Les effets bénéfiques de la pilule ne sont pas immédiats, il faut attendre 15 ans après l’arrêt de la prise de l’hormone synthétique pour voir une réelle influence biologique. Une condition: ne pas l’avoir prise plus de huit ans. Au-delà des huit ans de pilule, l’étude publiée British Medical Journal montre que les risques de cancer augmentent de 22%. Selon les résultats de chercheurs d’Aberdeen, la pilule peut réduire la probabilité de développer un cancer des intestins, du rectum, utérin ou ovarien. Même constat pour le cancer du sein.

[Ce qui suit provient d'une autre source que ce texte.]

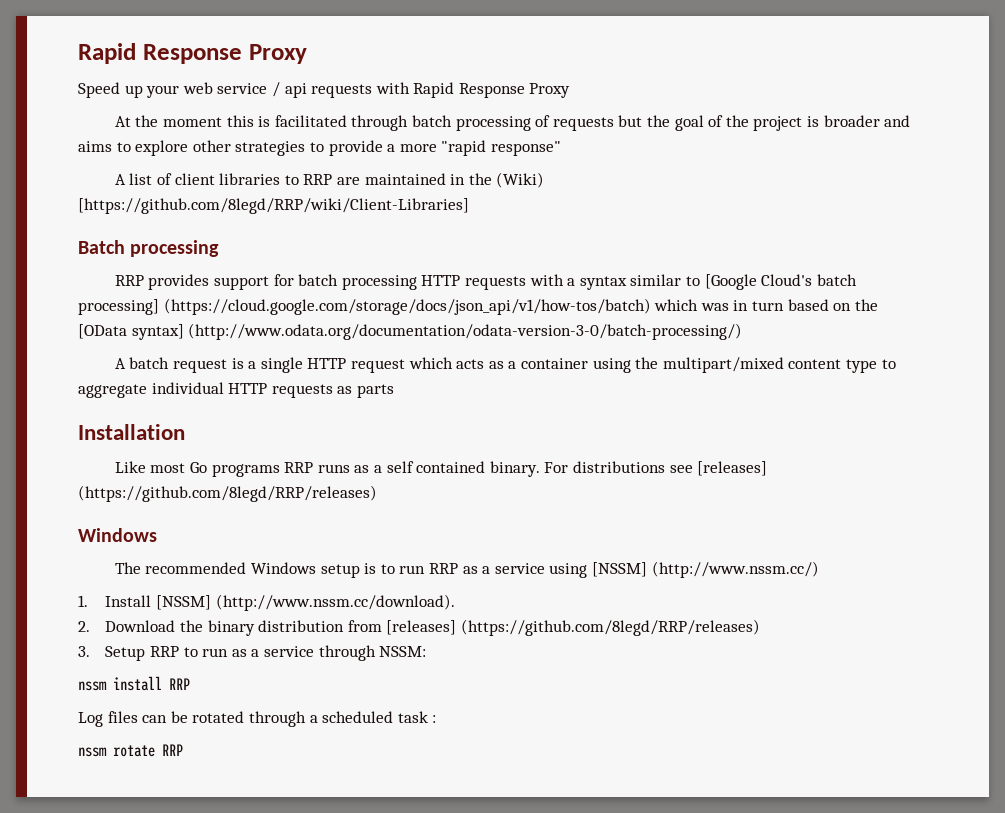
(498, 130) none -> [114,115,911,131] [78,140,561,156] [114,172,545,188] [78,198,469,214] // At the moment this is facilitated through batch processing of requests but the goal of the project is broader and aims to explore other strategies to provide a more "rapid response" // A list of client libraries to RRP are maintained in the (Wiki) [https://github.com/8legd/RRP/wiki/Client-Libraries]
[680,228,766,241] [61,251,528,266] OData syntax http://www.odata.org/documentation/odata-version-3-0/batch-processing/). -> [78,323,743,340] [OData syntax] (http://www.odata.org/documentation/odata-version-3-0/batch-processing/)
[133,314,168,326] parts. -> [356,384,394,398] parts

Pas un traitement préventif

Pour Maria Leadbeater, responsable du programme «lutte contre le cancer du sein» outre-Manche, les conclusions d’Aberdeen vont «réconforter les femmes qui ont utilisé la contraception orale depuis le début». C’est-à-dire 1961, l’année de l’apparition des hormones synthétiques sur le marché. Depuis sa fabrication et sa vente, la pilule a toujours suscité des interrogations sur ses effets, négatifs ou positifs, sur le métabolisme. Utiliser spécialement la pilule pour prévenir le cancer n’est cependant pas conseillé par Philip Hannaford, chercheur à l’université d’Aberdeen impliqué dans le programme. Interrogé par le Guardian, il explique que «cela serait trop simple de dire que tout le monde devrait utiliser la pilule. Il y a 5-10 ans nous avions conseillé aux femmes ménopausées d’utiliser des traitements hormonaux de substitutions. Maintenant nous nous rendons compte que c’était une grave erreur». Actuellement, 100 millions de femmes prennent la pilule dans le monde. Depuis son lancement en 1961, 300 millions l’ont utilisée.